Prunus incisa ‘Kojo-No-Mai’

I tend to be a little cautious about flowering cherry trees, I suppose because their flowering season is so spectacular but so short.  Moreover they often remind me of Japanese garden styles, which I am not very fond of.  However the whole genus of Prunus is huge and varied, and includes plenty of individual species that don’t look as though they belong around the Tidal Basin in Washington DC.  These are two opposites.  First, is Prunus incisa ‘Kojo-No-mai’,  which can be known as Fuji Cherry.  This is a lovely species, actually a tree with a single stem, but looking completely shrubby.  The flowers are very pale pink, becoming a more dusky pink as they age, and the leaves have lovely tints in the autumn.  The bees are all over it.
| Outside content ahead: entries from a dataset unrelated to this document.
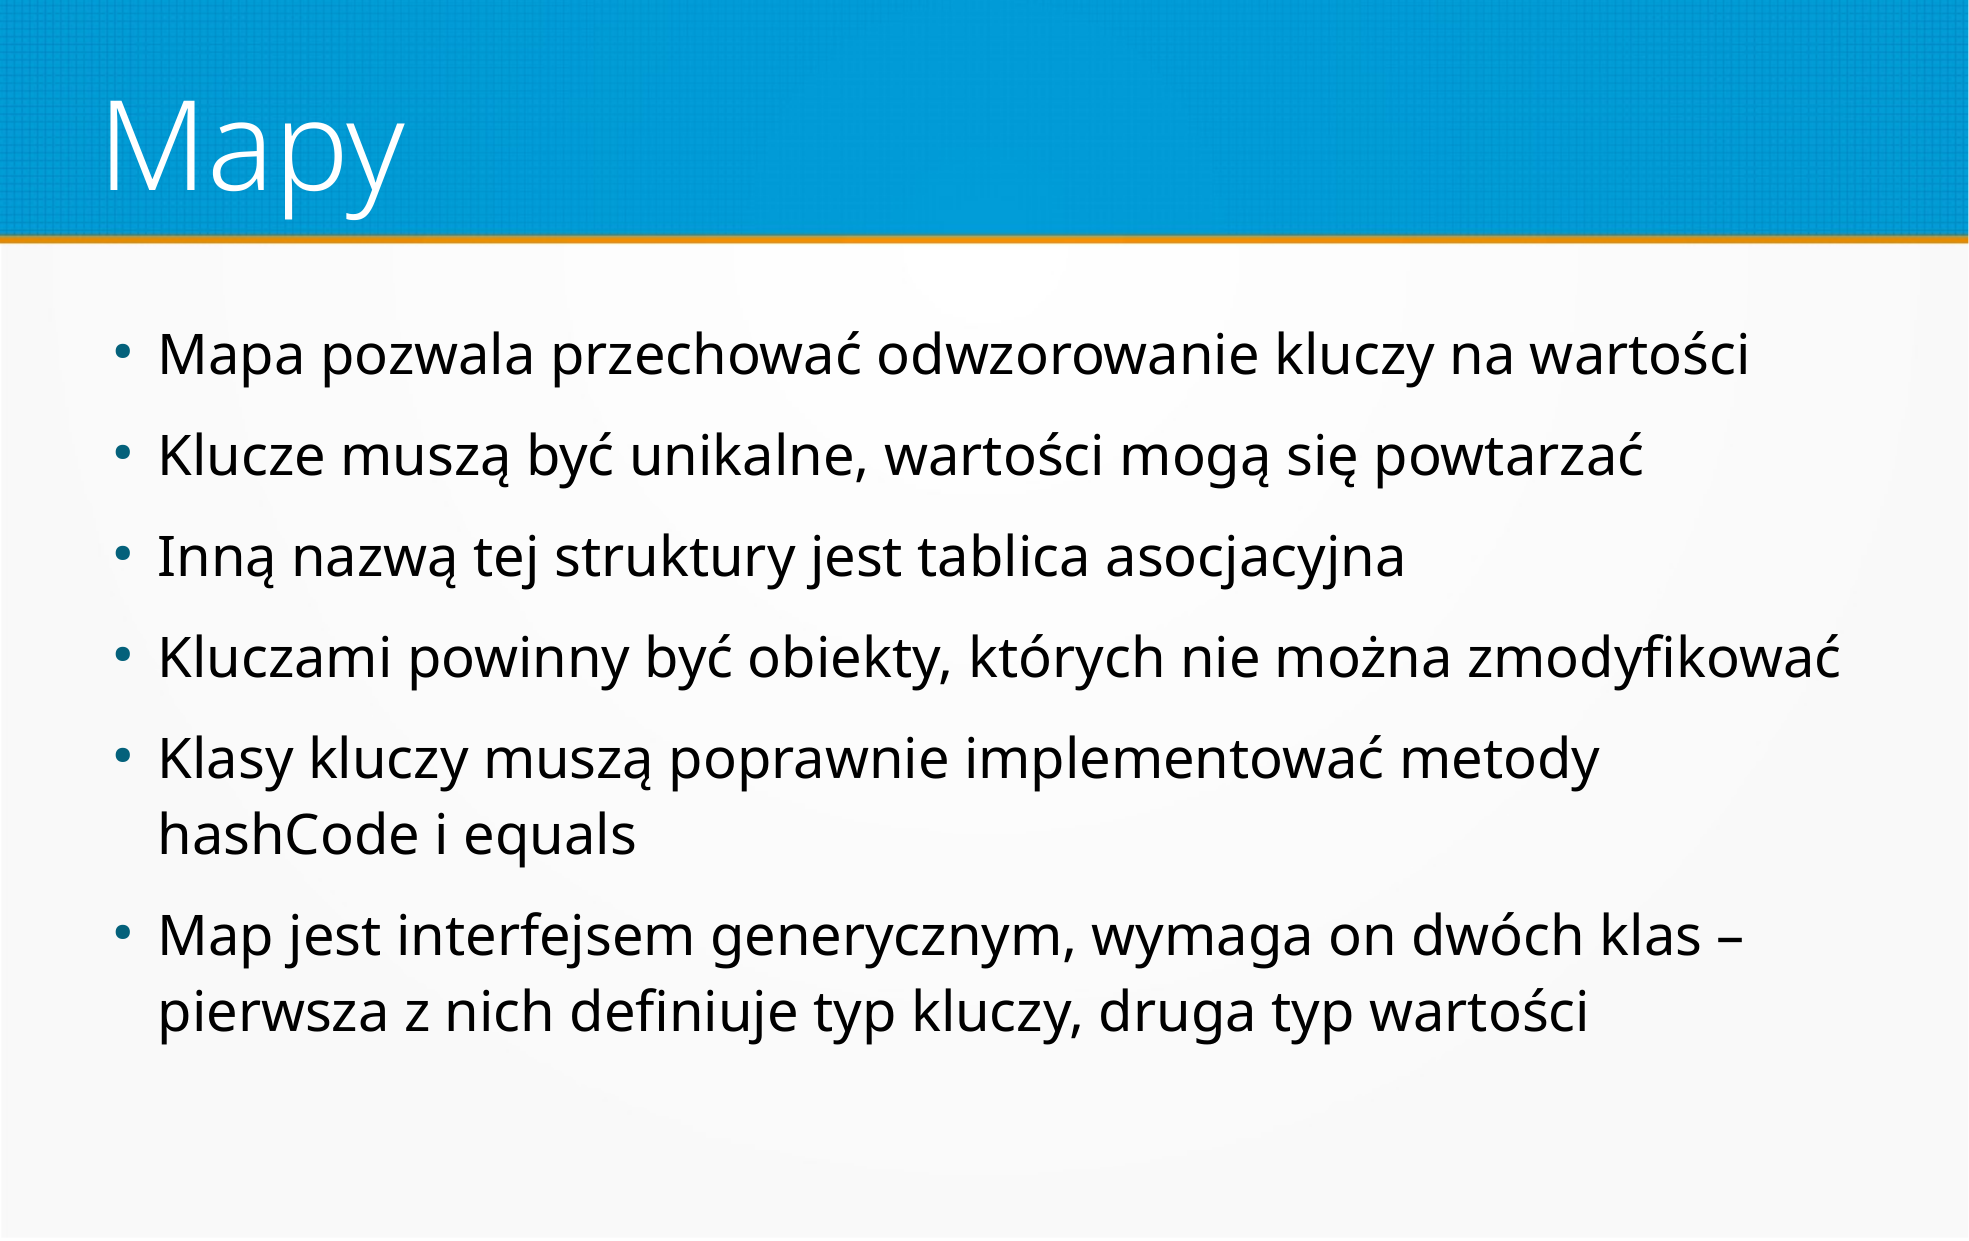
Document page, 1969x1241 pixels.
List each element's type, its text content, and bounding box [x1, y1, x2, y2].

title Mapy [98, 19, 1870, 227]
list Mapa pozwala przechować odwzorowanie kluczy na wartości Klucze muszą być unikalne, wartości mogą się powtarzać Inną nazwą tej struktury jest tablica asocjacyjna Kluczami powinny być obiekty, których nie można zmodyfikować Klasy kluczy muszą poprawnie implementować metody hashCode i equals Map jest interfejsem generycznym, wymaga on dwóch klas – pierwsza z nich definiuje typ kluczy, druga typ wartości [98, 315, 1861, 1081]
picture [0, 233, 1969, 1241]
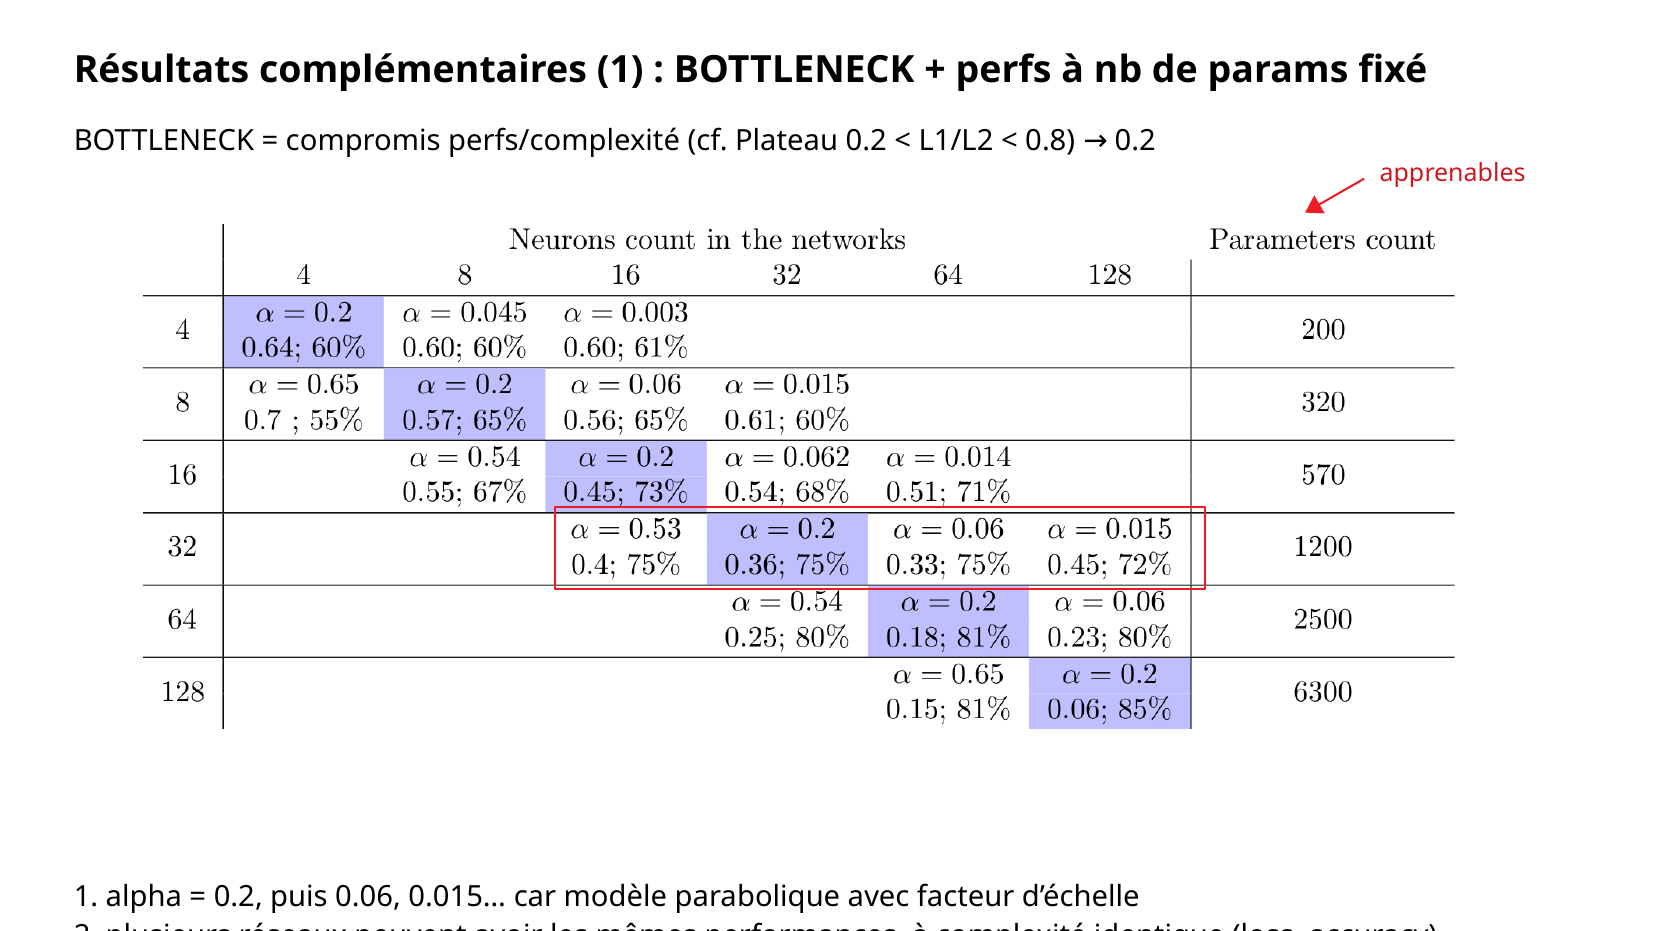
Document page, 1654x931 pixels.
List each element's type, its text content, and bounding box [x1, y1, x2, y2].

text_box Résultats complémentaires (1) : BOTTLENECK + perfs à nb de params fixé [59, 35, 1536, 112]
picture [129, 207, 1469, 739]
text_box apprenables [1358, 147, 1548, 191]
text_box BOTTLENECK = compromis perfs/complexité (cf. Plateau 0.2 < L1/L2 < 0.8) → 0.2 1. alpha = 0.2, puis 0.06, 0.015… car modèle parabolique avec facteur d’échelle 2. plusieurs réseaux peuvent avoir les mêmes performances, à complexité identique (loss, accuracy) 3. dans nos modèles, on est toujours en sous-performances → quid de 128 vs. 256 vs 512 vs 1024 (saturation) ? 4. ce n’est pas la complexité qui optimise les performances, ce n’est pas non plus l’architecture! 5. il n’y pas qu’un seul moyen d’obtenir les mêmes performances [59, 112, 1571, 931]
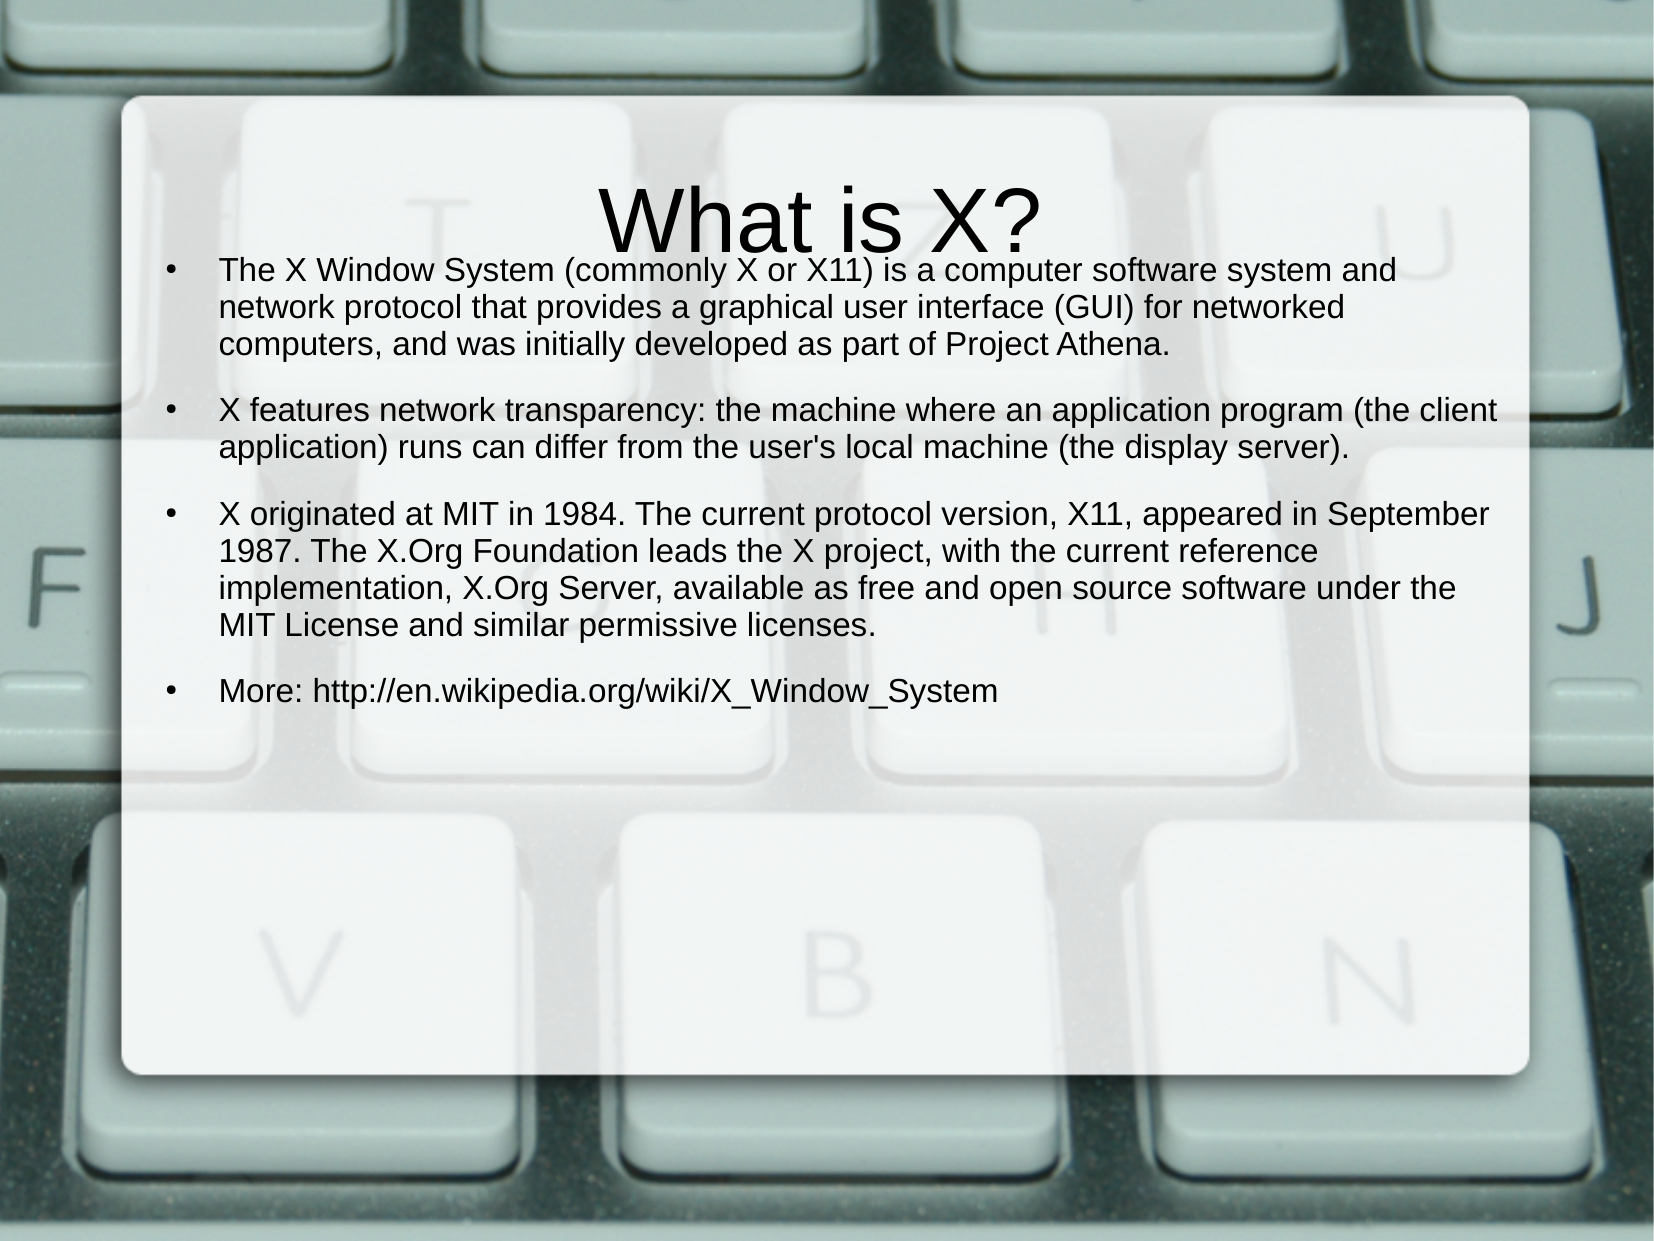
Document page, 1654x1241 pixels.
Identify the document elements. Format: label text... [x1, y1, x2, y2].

The other Prunus is P. avium, the Gean, or Wild Cherry. It’s one of the most beautiful of native trees, and suffered a decline which is nowadays being reversed, as it has great timber value when well grown.  It is the main source for cherry wood after all. The problem has been that it does not grow very fast or big in forestry terms, and has usually been planted singly in an afterthought mixture.  Here it is not actually growing in the garden, but out of the almost vertical rock face of the old quarry which adjoins us, giving shelter to a very well protected and inaccessible foxes’ earth.